Latest checked test metrics:

| Metric | Value |
|---|---:|
| Accuracy | `0.7996544197890142` |
| Macro precision | `0.7170414256557014` |
| Macro recall | `0.6878722779274437` |
| Macro F1 | `0.6813248632806018` |
| Test rows | `21992` |

Important deployment risks:

- `deterministic_invalid` is telemetry-only. Rust deterministic validation owns
  schema, unknown-tool, step, prerequisite, malformed-call, and unsafe-batch
  failures.
- `wrong_tool_semantic` remains conservative because previous Forge telemetry
  showed high-confidence false positives on valid terminal/summarize calls.
- `needs_clarification` has tiny held-out support and should not be enforced.
- The pinned default revision changes which artifact eval downloads, not the
  conservative runtime mode. Keep first replay runs in `shadow`.
- The 2026-05-30 enforce replay regressed `error_recovery*` because valid
  zero-padded numeric recovery calls were blocked as `wrong_arguments_semantic`.
  Keep that label action-disabled until numeric-string semantics are fixed.

┄┄┄┄┄┄┄┄┄┄┄┄┄┄┄┄┄┄┄┄

-- SHORT PROBLEM 1 --
According to the model evaluation notes, what mode should first replay runs be kept in?
-- SHORT PROBLEM 2 --
Write a continuation of the model evaluation notes that picks up right after their final sentence.
The material that comes next is separate from the model evaluation notes and is not covered by these tasks.

-- DATA EXTRACT --
┄┄┄┄┄┄┄┄┄┄┄┄┄┄┄┄┄┄┄┄

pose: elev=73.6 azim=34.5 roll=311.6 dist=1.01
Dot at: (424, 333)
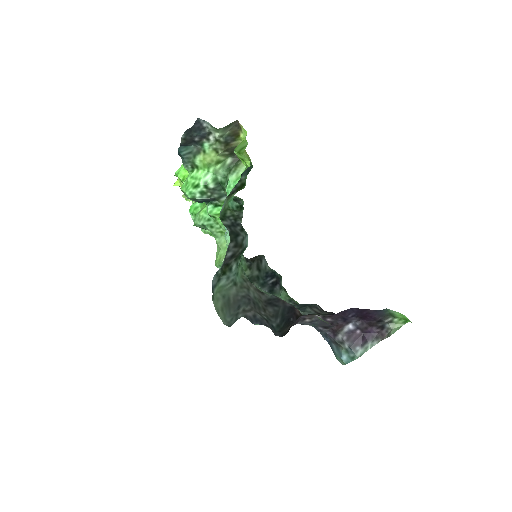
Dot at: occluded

┄┄┄┄┄┄┄┄┄┄┄┄┄┄┄┄┄┄┄┄

-- TASK ANSWER 1 --
First replay runs should be kept in `shadow` mode.

-- TASK ANSWER 2 --
- Valid-call false objections matter more than aggregate F1 for promotion.

## Final-Response Verifier

Purpose: score a candidate terminal response against the user request,
workflow state, required facts, tool trace, tool results, and scoring metadata.
This is a separate artifact family from the tool-call verifier.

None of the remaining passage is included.